低温压力容器缺陷红外检测及热激励影响分析

发布时间：2018-04-01 18:29

  本文选题：低温压力容器　切入点：缺陷　出处：《东北石油大学》2012年硕士论文

【摘要】：低温压力容器是压力容器的常见形式之一，广泛应用于油田、天然气生产过程和石油化工等工艺装置中。
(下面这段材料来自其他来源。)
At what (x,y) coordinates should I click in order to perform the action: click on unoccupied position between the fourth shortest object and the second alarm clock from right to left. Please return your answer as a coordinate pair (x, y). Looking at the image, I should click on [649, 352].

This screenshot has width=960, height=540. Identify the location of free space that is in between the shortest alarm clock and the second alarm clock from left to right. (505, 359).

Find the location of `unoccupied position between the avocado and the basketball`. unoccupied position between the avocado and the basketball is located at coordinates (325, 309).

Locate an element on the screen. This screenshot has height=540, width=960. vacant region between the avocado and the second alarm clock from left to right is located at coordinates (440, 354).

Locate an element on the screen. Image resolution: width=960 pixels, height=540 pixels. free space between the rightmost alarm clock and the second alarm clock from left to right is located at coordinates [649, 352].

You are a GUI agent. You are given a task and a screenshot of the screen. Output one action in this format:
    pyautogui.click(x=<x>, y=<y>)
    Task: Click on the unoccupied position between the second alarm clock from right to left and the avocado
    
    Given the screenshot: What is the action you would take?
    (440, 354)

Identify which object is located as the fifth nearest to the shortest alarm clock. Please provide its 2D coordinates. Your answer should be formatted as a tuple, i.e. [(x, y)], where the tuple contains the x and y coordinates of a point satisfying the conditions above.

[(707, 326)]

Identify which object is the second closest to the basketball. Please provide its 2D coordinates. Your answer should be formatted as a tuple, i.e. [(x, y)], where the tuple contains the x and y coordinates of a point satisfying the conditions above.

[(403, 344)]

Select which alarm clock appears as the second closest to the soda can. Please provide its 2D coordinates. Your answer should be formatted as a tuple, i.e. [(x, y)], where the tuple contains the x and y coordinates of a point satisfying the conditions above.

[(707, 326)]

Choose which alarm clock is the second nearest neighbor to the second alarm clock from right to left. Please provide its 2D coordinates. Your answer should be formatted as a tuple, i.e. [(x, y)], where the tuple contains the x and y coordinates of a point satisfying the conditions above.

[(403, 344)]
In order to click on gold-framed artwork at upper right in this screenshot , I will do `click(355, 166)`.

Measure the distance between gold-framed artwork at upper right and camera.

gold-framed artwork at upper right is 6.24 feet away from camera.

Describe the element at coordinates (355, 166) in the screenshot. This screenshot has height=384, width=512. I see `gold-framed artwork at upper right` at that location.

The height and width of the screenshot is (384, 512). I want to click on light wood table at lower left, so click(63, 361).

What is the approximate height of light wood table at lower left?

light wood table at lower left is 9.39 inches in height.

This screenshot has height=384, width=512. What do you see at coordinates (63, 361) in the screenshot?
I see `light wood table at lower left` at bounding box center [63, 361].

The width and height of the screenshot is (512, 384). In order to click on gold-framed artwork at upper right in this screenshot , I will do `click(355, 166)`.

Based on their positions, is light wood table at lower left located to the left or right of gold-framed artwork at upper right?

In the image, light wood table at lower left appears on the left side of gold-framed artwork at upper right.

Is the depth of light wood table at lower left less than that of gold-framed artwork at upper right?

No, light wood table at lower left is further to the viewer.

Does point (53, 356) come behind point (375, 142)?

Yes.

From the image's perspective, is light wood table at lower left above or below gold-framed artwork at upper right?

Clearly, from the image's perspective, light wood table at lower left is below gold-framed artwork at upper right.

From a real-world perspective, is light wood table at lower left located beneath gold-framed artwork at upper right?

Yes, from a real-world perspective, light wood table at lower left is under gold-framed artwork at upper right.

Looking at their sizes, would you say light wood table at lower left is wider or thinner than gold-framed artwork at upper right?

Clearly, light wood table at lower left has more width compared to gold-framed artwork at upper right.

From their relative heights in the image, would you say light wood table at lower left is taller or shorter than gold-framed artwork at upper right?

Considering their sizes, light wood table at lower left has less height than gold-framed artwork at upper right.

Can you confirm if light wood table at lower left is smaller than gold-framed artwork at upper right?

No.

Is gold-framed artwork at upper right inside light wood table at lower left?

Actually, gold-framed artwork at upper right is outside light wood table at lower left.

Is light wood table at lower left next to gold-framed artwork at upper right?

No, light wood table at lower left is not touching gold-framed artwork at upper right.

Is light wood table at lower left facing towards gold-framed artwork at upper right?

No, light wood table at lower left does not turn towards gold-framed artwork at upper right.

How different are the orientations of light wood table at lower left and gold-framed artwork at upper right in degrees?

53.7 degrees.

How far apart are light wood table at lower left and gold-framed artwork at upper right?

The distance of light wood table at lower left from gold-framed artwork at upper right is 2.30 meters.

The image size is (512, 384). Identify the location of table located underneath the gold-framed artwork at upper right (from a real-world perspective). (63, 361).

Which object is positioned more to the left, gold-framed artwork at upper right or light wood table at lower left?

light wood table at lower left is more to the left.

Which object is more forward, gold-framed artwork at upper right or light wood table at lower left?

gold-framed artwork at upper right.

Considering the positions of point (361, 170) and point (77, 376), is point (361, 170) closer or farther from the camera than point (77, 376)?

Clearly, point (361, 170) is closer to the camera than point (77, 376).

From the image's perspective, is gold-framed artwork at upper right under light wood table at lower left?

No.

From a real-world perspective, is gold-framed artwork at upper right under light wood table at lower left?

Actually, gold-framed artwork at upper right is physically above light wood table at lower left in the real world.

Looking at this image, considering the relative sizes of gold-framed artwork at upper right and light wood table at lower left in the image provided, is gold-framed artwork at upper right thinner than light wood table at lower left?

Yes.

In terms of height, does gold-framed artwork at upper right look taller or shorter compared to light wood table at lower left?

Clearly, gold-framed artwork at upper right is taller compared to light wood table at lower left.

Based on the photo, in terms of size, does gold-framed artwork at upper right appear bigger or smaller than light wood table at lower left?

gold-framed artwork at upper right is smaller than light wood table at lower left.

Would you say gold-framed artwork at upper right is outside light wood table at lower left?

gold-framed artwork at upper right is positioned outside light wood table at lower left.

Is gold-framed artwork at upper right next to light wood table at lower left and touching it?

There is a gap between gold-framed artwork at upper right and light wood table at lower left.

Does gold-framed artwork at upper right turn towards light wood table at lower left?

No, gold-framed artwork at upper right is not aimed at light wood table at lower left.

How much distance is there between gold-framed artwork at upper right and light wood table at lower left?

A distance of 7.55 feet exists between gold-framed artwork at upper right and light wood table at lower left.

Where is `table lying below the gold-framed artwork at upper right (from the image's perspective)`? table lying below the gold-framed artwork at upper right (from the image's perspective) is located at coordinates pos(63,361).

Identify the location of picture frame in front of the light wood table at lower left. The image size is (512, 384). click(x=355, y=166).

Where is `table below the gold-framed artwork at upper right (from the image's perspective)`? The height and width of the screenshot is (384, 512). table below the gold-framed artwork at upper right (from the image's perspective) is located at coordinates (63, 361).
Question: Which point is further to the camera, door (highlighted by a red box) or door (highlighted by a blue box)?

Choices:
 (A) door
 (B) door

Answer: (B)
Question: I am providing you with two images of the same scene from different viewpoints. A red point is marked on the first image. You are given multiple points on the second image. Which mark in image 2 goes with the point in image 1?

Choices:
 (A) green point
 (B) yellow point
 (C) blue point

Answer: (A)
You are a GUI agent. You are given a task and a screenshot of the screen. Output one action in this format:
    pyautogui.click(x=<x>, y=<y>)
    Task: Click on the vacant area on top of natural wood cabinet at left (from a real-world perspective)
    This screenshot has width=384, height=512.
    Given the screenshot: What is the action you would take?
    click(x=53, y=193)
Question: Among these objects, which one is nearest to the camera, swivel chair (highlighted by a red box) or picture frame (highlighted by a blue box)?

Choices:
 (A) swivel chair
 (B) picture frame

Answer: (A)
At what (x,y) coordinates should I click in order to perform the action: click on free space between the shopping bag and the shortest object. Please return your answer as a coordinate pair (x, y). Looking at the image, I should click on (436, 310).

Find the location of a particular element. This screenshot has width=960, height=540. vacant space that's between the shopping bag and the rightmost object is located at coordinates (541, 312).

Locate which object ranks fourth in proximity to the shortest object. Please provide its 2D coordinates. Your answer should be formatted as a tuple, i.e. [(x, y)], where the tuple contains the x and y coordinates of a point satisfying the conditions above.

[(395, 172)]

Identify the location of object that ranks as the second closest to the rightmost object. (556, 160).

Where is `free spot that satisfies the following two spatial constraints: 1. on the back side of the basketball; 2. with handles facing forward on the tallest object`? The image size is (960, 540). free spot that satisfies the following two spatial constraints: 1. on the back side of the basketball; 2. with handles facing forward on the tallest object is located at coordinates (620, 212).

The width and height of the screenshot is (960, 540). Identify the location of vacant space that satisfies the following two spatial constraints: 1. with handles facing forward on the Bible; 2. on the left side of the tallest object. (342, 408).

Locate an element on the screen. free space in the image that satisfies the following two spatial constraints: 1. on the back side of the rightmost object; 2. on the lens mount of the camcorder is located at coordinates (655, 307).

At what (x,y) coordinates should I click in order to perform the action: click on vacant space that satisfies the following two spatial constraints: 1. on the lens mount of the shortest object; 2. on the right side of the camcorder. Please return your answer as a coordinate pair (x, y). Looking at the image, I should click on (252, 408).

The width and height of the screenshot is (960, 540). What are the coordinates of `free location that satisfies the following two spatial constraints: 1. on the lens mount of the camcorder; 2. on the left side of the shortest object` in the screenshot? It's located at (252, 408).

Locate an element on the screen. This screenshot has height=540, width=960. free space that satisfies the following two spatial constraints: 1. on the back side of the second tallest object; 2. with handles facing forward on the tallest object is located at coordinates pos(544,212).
低温压力容器盛装着易燃、易爆、剧毒或腐蚀介质，是涉及生命安全、危险性较大的承压设备，在使用过程中常因介质、载荷、温度和环境等因素的影响而产生腐蚀、冲蚀、磨损、应力腐蚀开裂、疲劳开裂、材料劣化等缺陷。因此，，快速诊断低温压力容器使用过程中的缺陷，及时维修设备，是确保设备和人员安全的关键因素。 本文根据红外成像无损检测原理、传热学理论，建立了不考虑容器内相变的缺陷传热模型，基于控制体积法，进行不同热激励强度、不同热激励时间、不同环境因素、不同缺陷参数条件下的数值模拟分析，在此基础上根据相变传热的基本理论，建立了考虑容器内相变的缺陷传热模型，利用FLUENT中的多相流模型混合（mixture）模型，对热激励作用下容器内流体的汽化过程进行了模拟，并研究了流体发生相变时对压力容器壁表面温度的影响。研究结果表明：（1）随着热激励强度的增大，压力容器表面的对比温度逐渐增大；（2）随着激励时间增加，最大对比温度呈现先升后降的趋势，最终减小在稳定状态时对应的对比温度；（3）环境因素中风速、表面黑度对红外检测精度的影响较大，而在大气环境中进行压力容器缺陷红外检测时可以忽略环境温度的影响；（4）随着缺陷的增大，压力容器表面对比温度逐渐增大，亦即压力容器内的缺陷面积越大，越容易被检测出来。随着缺陷深度的增加，压力容器表面的最大对比温度是逐渐减小的，也就是说缺陷距离加热表面的深度越浅，表面温度异常越明显，越容易检测；（5）容器内流体在t=10s时发生相变，随着热激励时间的增加气相所占的体积分数增大；当容器内流体发生相变时，对红外检测有一定的影响。 本文的研究结论对于指导红外成像技术快速诊断低温压力容器使用过程中的缺陷具有一定的借鉴作用。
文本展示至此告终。